# Not Eating & Aggressive... Help!



## rms3402 (Dec 2, 2010)

need some help! I'll give you a little back story first to see if this has anything to do with anything...

I went away for the weekend and my chi stayed at my parents house. I'm in college, so unless I'm home on the weekend, her true home is my apartment. She is 3.5 months old. I have had her for almost one month. She's been at my parents house several times. So, she knows the house, the smell, my parents my siblings, and everything like that. My parents have two female Labrador Retrievers. Roxy (my chi) has been around them every time she's been to my parents house. She LOVES them. She plays with them all the time. 

Well, like I said, I went away for the weekend and left her at home with my family. We went over some rules so that she can stay in the same habits i'm trying to get her in. So, everything should have been the same. She's never been away from me for an entire weekend yet. Well, when I came home today, she looks MUCH skinnier than when I left. My sisters said she hasn't eaten much at all. I tried getting her to eat some scrambled eggs today. She ate a few pieces, but then wouldn't touch them. ALSO, when my Lab's came near her when she was eating, she starting growling and nipping at them! She did this for a good 15 minutes every time they came near her! 

So... why is she not eating and why was she being aggressive towards my other dogs, whom she loves? And what do I do??


----------



## Deme (Aug 18, 2009)

She may have picked up a tummy bug just like we can, the aggression, she is getting older so maybe she is now protecting her territory or maybe she feels hungry but a little poorly to eat but doesn't want her food being eaten by others.

Me, I am a right worrier when it comes to my animals and I would be at the vets for a check up as soon as I could. I do worry over the slightest thing though.

If you don't feel the vet is needed I'd just watch her over the next day or two and if she is still not eating then decide on going to the vets or not.

What are her membranes like, pale, normal, more red than usual? Is sh epeeing / pooing normally, is she drinking normally, less, more. Any change in the small of her breath?
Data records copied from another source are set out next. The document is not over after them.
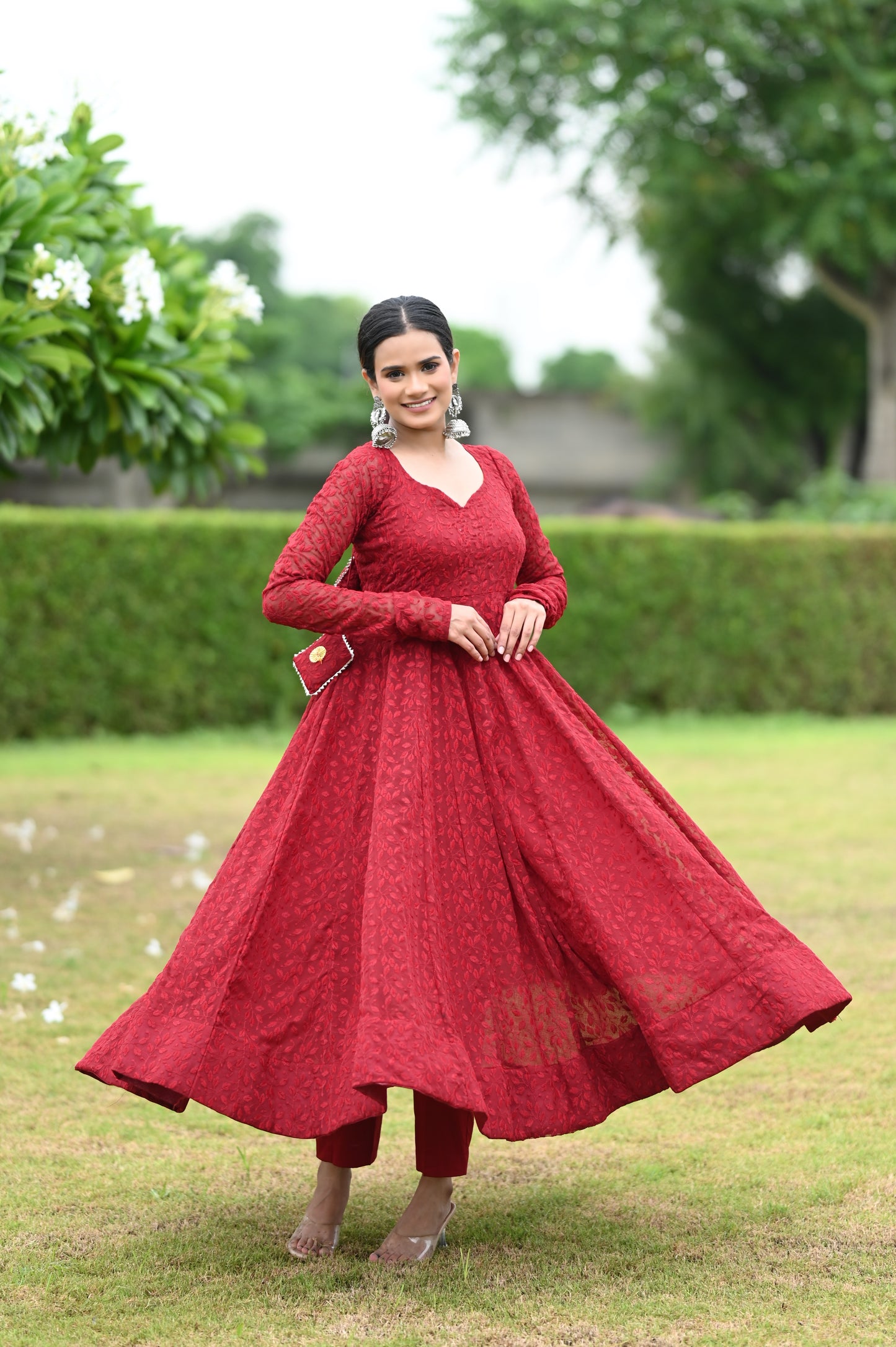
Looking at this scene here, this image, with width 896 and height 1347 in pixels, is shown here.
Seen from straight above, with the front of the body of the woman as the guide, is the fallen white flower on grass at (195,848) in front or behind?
behind

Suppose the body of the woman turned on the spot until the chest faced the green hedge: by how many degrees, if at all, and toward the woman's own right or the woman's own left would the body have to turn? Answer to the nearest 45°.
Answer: approximately 135° to the woman's own left

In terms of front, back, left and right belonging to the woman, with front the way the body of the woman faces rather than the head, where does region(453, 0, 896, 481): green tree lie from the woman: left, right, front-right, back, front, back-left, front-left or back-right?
back-left

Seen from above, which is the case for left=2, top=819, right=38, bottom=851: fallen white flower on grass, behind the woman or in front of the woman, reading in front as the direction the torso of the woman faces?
behind

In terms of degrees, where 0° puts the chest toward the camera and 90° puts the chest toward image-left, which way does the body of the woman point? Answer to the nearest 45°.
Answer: approximately 315°

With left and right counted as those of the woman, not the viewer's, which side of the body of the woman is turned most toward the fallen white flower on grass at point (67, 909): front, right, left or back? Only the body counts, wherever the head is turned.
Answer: back

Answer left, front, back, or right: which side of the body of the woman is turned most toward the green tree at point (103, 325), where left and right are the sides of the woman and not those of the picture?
back
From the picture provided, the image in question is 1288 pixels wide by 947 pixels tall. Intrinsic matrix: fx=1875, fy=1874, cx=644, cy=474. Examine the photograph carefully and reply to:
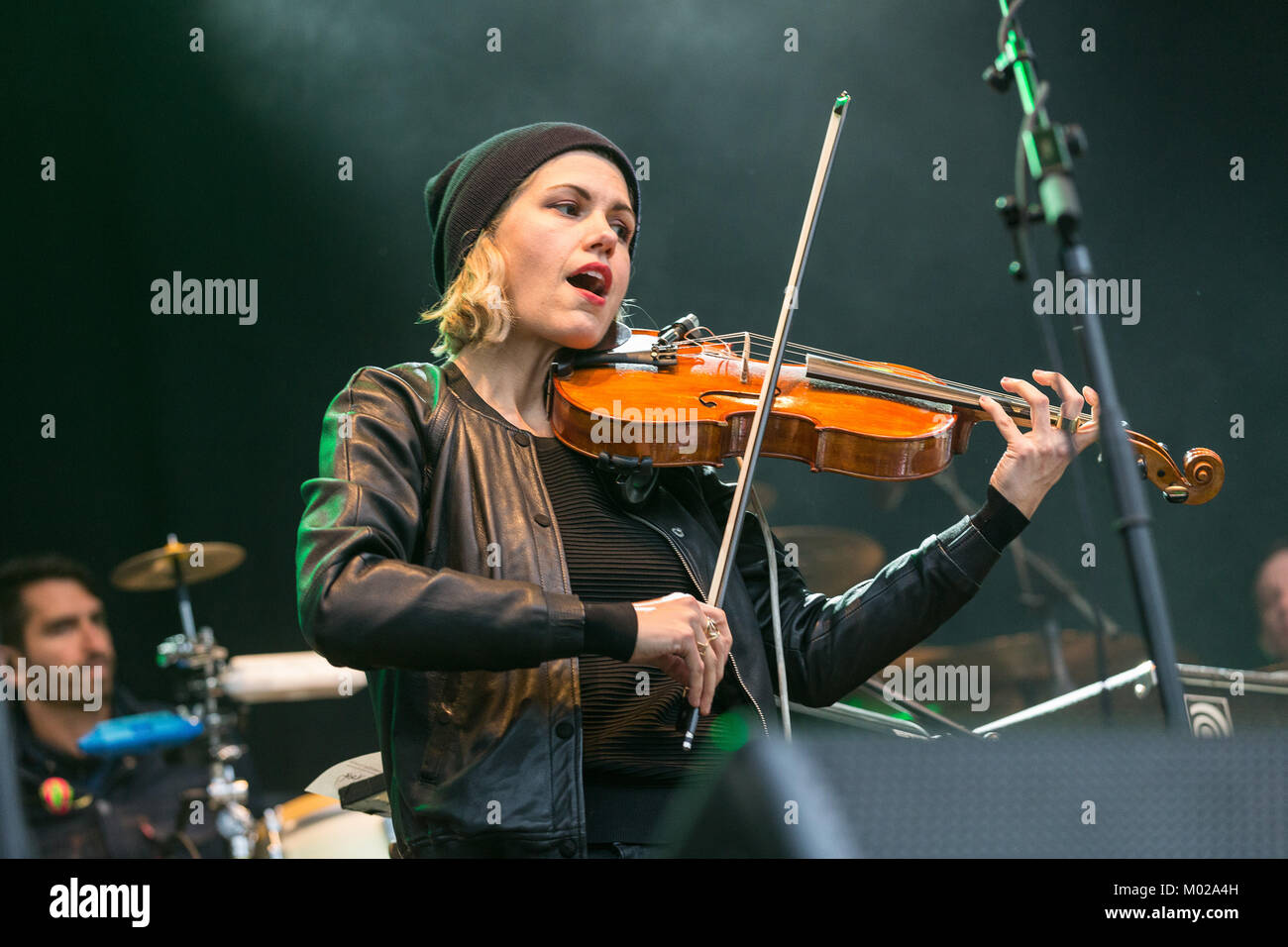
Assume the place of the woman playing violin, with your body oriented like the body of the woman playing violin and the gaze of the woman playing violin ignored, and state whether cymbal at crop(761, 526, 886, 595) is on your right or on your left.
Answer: on your left

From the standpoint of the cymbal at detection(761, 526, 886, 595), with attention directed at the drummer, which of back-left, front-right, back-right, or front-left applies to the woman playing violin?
front-left

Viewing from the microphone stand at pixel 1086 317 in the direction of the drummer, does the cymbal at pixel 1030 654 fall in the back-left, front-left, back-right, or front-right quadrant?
front-right

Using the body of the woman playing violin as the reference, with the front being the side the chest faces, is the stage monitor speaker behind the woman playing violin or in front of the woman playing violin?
in front

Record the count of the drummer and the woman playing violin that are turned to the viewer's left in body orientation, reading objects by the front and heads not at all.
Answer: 0

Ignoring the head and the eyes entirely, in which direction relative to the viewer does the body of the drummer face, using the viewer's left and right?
facing the viewer and to the right of the viewer

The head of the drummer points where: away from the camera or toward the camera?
toward the camera

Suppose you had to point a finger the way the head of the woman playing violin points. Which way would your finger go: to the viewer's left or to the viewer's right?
to the viewer's right
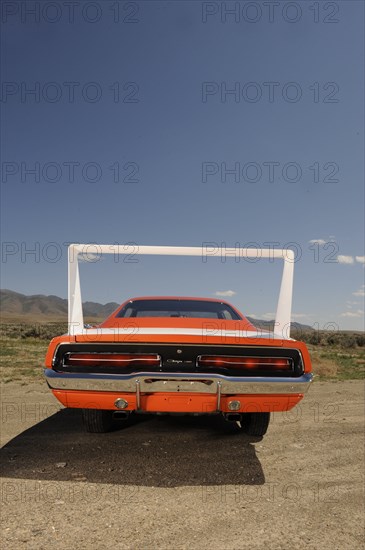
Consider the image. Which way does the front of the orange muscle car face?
away from the camera
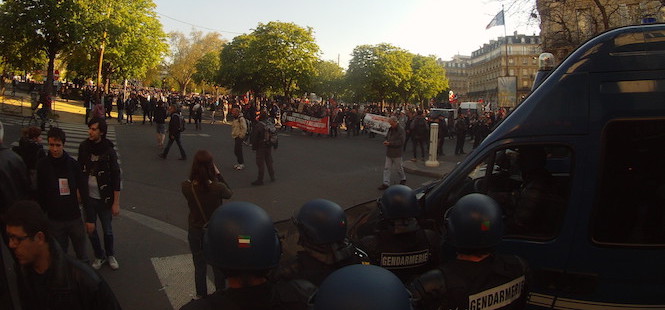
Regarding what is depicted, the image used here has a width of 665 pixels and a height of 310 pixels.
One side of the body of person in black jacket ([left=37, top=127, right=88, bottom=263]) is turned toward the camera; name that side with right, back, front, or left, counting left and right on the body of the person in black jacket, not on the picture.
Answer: front

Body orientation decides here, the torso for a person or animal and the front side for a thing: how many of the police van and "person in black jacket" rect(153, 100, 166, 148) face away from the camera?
1

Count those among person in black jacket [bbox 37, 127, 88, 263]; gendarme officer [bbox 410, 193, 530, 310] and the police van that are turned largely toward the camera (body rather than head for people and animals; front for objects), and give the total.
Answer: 1

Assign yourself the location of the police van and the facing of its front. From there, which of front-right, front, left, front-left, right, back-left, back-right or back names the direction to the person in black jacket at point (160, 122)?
front-right

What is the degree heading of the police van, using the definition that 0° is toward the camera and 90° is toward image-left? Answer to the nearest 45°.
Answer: approximately 90°

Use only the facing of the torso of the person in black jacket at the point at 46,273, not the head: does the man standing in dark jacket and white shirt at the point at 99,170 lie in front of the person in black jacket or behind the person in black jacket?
behind

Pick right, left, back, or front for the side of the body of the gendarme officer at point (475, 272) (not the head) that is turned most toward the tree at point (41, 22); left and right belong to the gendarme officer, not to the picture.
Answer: front

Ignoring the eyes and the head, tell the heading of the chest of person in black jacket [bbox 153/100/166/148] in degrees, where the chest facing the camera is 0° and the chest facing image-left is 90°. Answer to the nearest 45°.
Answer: approximately 180°

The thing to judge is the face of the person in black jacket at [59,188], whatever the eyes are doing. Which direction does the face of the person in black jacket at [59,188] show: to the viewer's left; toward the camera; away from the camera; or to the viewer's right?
toward the camera

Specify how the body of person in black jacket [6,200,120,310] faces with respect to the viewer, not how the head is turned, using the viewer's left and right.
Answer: facing the viewer and to the left of the viewer

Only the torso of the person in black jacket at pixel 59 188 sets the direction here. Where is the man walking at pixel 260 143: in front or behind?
behind

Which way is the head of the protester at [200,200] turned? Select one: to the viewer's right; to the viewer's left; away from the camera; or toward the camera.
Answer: away from the camera

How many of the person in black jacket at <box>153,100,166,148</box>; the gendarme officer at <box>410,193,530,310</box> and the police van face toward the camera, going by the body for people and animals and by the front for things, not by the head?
0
These are things I'd be looking at.

If all these are okay then I wouldn't worry too much and again just keep an eye on her.

(((Hugs))) from Jake and Red

Deme x


----------



## 17428 (Jul 10, 2009)

Sounds like she may have felt abandoned or was being re-homed.
She may have felt she needed to establish she was the alpha there.
When you returned she probably was mad at you!
I believe they do have emotions.
Hopefully now at home she will forget and go back to her previous behaviors.
Tempt her with cooked chicken and rice or a fave meat.


----------



## 18453 (Feb 6, 2010)

She was resource guarding it's normal for dogs to do that when other dogs go near their food mine warn each other and meal times if the other gets too close

The lack of food is prob because she was missing you some dogs pine for their owners


----------